Eerst even een waarschuwing voor fijngevoelige lezers: haak af voordat het te laat is. Dit is geen stuk voor tere zieltjes. Dit gaat over de karbonkel op de kont van Björn Leukemans.
![](http://media.nu.nl/m/m1fzxn9a1hah.jpg)
Een karbonkel klinkt als iets verschrikkelijks, en dat is het ook. Het is de nachtmerrie van iedere wielrenner. Een karbonkel is een grote steenpuist. Een knol van een zweer. Een ding met pus en slijm en bloed erin. En met een witte kop erop.
Karbonkels verschijnen doorgaans op het slechtste moment op de slechtst denkbare plek: het zitvlak. Precies op de plek waar wielrenners de hele dag mee over hun zadel schuren.
Iedere wielrenner of oud-wielrenner kent het gevoel. Ik helaas ook. Het is afzien in een andere dimensie.
Breinaald
Voor de gelukkigen onder u die niet weten hoe een steenpuist tijdens een wielerkoers voelt: vergelijk het met een paar startkabels op je edele delen. Of zes uur lang op een breinaald zitten. Hoe je er aan komt?

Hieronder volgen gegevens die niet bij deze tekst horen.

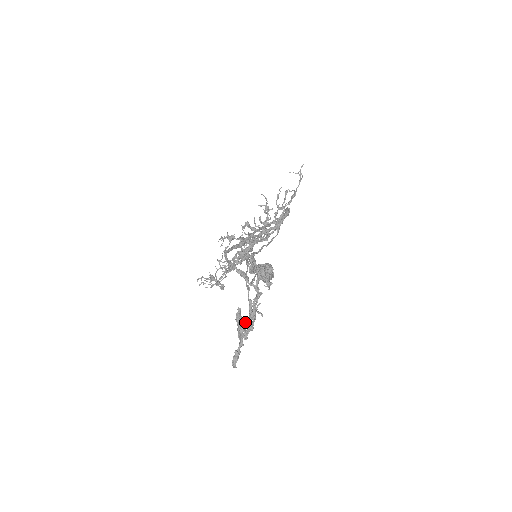
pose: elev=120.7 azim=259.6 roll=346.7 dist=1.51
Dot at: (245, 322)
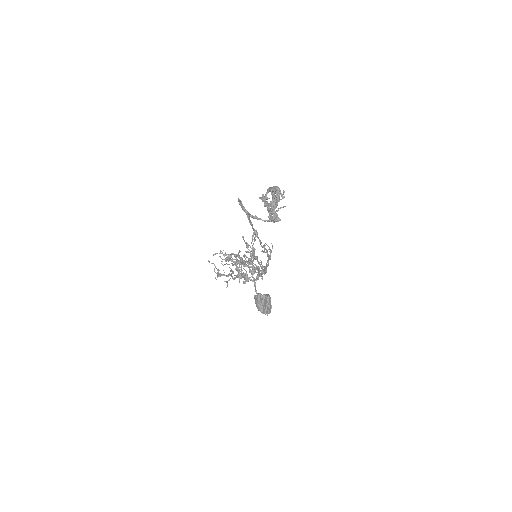
Dot at: (274, 199)
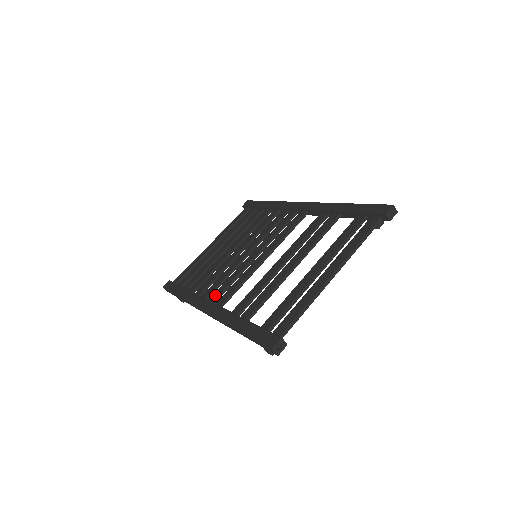
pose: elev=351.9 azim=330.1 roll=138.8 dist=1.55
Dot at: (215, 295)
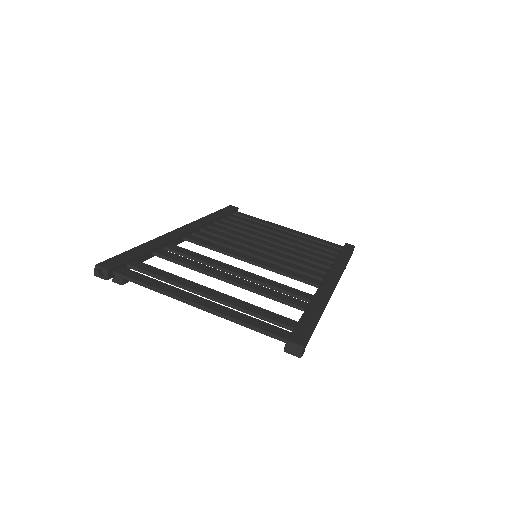
Dot at: (202, 233)
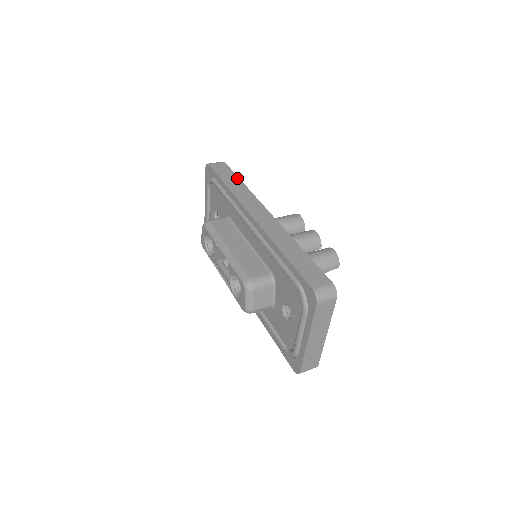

Een verkeerd zittend broeknaadje maakt een ieniemieniepieterpeuterig wondje, er komt een beetje zweet of straatvuil bij - en de volgende morgen word je wakker met een probleem zo groot als een knikker (als je mazzel hebt een uppie, als je pech hebt een megamegabonk).
Vacansoleil-renner Björn Leukemans reed afgelopen week in de Ronde van de Algarve met een karbonkel in zijn broek. Eentje ter grootte van een duivenei. Dat hij niet afstapte en zijn fiets ter plekke verkocht is een regelrecht wonder. De wedstrijd ging volledig aan hem voorbij - hij was alleen maar bezig met zijn derde bal.
Puspuist
Bij iedere pedaalslag verrekte hij van de pijn, bij iedere omwenteling dacht hij aan de puspuist op zijn kont. Hij ging verzitten, verzitten en nog een keer verzitten. Misschien knipte hij wel een stuk uit zijn zadel, zoals Oscar Freire tijdens de afgelopen Tour de France deed. Misschien stopte hij wel een biefstuk in zijn broek, zoals Joop Zoetemelk vroeger.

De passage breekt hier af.